What will consumers want and expect from hoteliers and travel providers.
“Stand out, engage, get people through the doors” Tom Marchant
- How hotels behave and their reactions to community and consumer needs will “inspire long-term loyalty”.
- Travel providers who have offered flexibility and active support “will be remembered”. Consumers are getting flexibility from every other lifestyle service (e.g. credit cards) – so travel also needs to adapt.
- Continued flexibility and ease of booking will remain important moving forward as consumers navigate re-booking without being certain of the ‘end’ of COVID. Simple T & Cs on bookings, penalty-free late cancellation are expected and are becoming a new norm.
- In a world of uncertainty, trust is paramount. Trust in a hotel will matter a lot to clients when selecting future travel, including whether they will be able to stay afloat through difficult times and retain their staff.
- Third party travel agencies will also become even more important to consumers
What can hotels do to be “that first place” people book when they can travel again? Tips on communication and PR over the pre-opening phase:
- Currently the media and consumers are experiencing ‘armchair travel fatigue’ so hotels should beware of jumping on the content bandwagon with too many stories about virtual experiences. Now only really exceptional or valuable experiences will make the cut for coverage.
- During this ‘dormant’ period, it’s nonetheless really important to continue to communicate. Hotels need to be creative, original and retain their brand voice with positive, timely and considerate messaging.
- Focus messaging“not so much about the hotel, but on the destination – this will drive the appetite to plan and book future travel” Jean-Pierre Soutric.
This can include content from local experts or long-standing team members offering inspiring reasons to visit the location.
- The Telegraph has started a new ‘future travel series’ highlighting places to go when travel can resume.“Readers get excited about booking trends offering insights into how different people are booking. Telegraph readers love nothing more than cultural insights” Claire Irvin
- Relationship-building and communications with trade and media during this time are really important – don’t hide or ‘drop off’ the radar. Share regular news (like open dates / new processes) with media. Use this time to build relationships or even do virtual training sessions with travel partners.
- Think about your international target audiences with your comms and tailor your targeting accordingly – eg devise long term/ future travel-planning stories for long-haul markets.“The media will play a very important role in the recovery” Jean-Pierre Soutric
- Media: invite local media to be the first through the doors when the hotel re-opens, even if they have been before
- Pre-opening preparation: be prepared with key messages and staff training for when travel starts up.
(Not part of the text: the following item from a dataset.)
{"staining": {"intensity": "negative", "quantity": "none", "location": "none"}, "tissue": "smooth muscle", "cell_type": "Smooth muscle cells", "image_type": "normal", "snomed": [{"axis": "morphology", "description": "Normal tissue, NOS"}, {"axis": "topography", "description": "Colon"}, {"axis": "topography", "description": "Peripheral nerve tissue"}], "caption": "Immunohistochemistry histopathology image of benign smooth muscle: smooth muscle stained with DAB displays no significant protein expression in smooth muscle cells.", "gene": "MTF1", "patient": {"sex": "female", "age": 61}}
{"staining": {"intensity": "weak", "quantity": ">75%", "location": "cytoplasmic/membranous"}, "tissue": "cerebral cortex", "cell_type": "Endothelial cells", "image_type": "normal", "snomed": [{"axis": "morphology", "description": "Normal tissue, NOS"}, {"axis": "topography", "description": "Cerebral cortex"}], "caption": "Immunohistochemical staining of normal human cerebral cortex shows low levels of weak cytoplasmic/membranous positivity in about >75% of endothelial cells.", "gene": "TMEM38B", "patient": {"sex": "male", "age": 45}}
Staff will need to be confident and prepared to seamlessly answer lots of questions customers/trade will have.
The first trip back… the re-opening experiences consumers will want
“[travellers are] keen to hear about attitude, how you’re going to look after them” Tom Marchant
- Health and safety will be important but not the only message – it’s already expected that luxury hotels will be strong on ‘hygiene factors’. Other thoughtful operational processes around F&B and programming will stand out:
“Some people may not feel comfortable going to down to breakfast so offering in-room dining at no extra change will be remembered” Claire Irvin
- The first hotel or travel experience post-crisis will be remembered by customers – it will mean a huge amount to them.
‘The first places that people stay after this will be those that remain in their hearts forever more” Claire Irvin
During this ever-changing time, Mason Rose is hosting bi-weekly webinars for their clients, introducing them to guest speakers that are experts in their fields, offering timely market insights and first-hand consumer intelligence.